## DIRECTIONS FOR THIS TASK
Once you find a line containing the word "coordinate" in the entries below, copy it.

## DATASET EXCERPTS
----------------

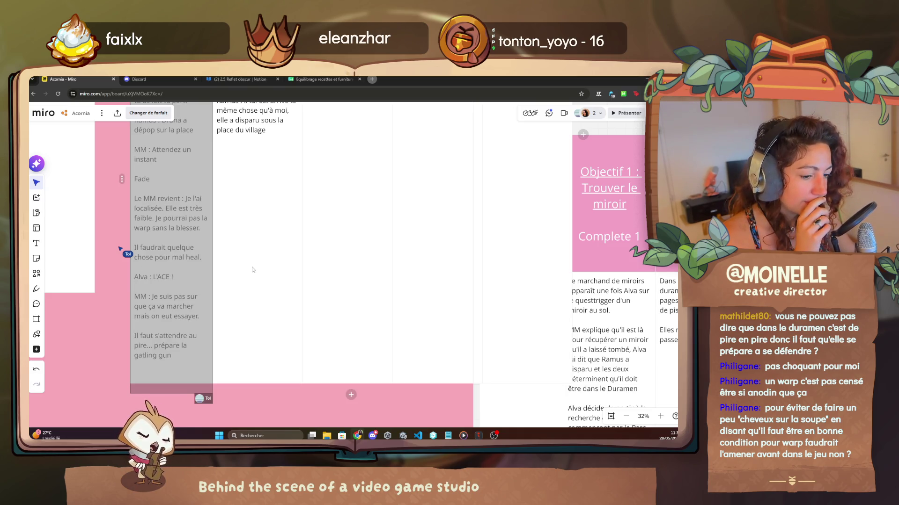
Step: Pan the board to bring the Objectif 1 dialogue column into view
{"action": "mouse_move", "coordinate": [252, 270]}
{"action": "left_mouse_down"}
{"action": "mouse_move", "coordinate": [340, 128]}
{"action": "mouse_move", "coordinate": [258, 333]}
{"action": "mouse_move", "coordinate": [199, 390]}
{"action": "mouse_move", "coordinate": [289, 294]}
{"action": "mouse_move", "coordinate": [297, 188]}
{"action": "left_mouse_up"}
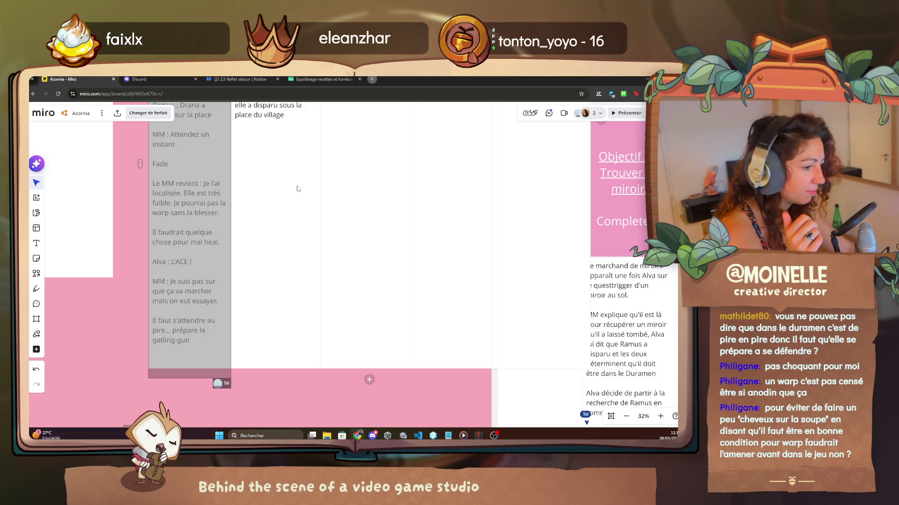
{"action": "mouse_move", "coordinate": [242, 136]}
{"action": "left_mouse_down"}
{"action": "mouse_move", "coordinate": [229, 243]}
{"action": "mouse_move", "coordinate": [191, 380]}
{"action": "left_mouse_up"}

----------------

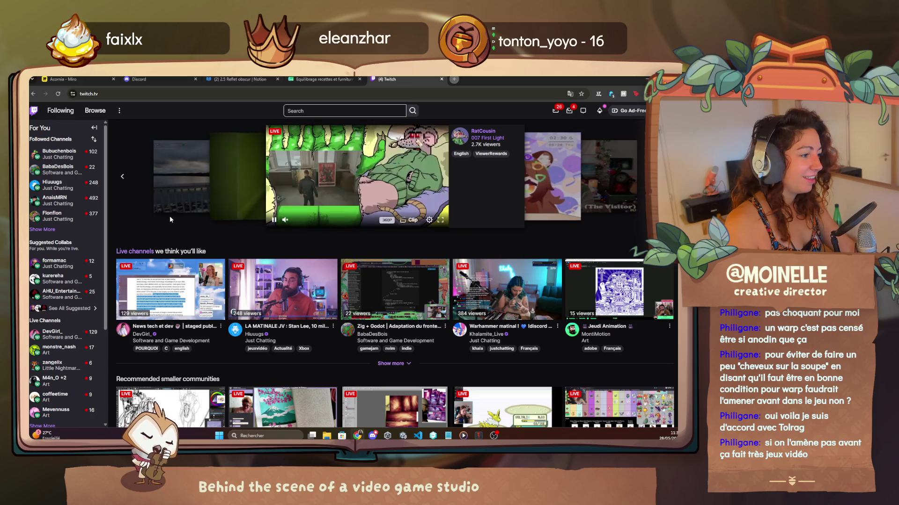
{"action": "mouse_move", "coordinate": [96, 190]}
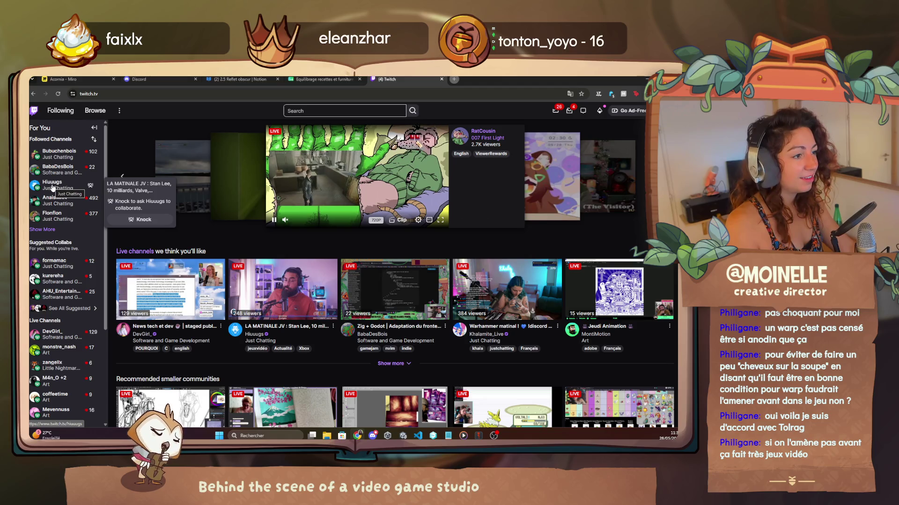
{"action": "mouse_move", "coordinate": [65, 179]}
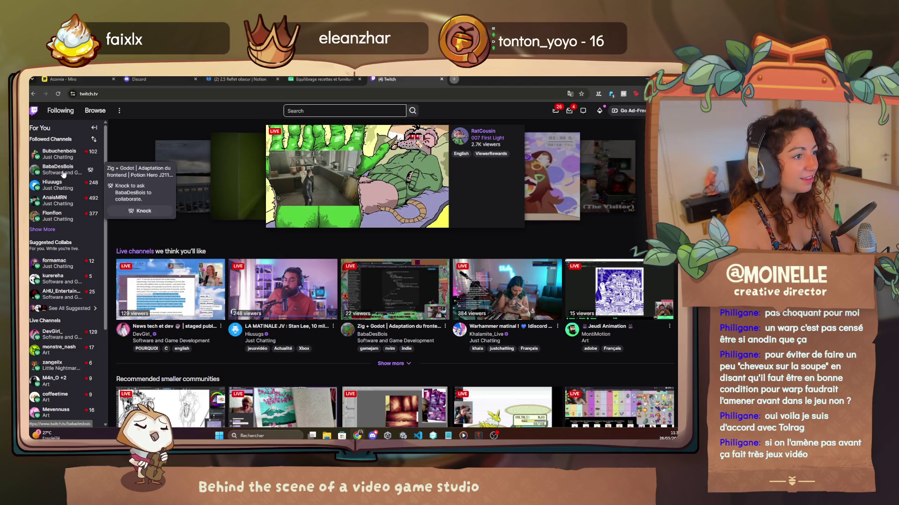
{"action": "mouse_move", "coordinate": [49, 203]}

----------------

## RESPONSE FOR THIS EXERCISE
{"action": "mouse_move", "coordinate": [252, 270]}
{"action": "mouse_move", "coordinate": [340, 128]}
{"action": "mouse_move", "coordinate": [258, 333]}
{"action": "mouse_move", "coordinate": [199, 390]}
{"action": "mouse_move", "coordinate": [289, 294]}
{"action": "mouse_move", "coordinate": [297, 188]}
{"action": "mouse_move", "coordinate": [242, 136]}
{"action": "mouse_move", "coordinate": [229, 243]}
{"action": "mouse_move", "coordinate": [191, 380]}
{"action": "mouse_move", "coordinate": [96, 190]}
{"action": "mouse_move", "coordinate": [65, 179]}
{"action": "mouse_move", "coordinate": [49, 203]}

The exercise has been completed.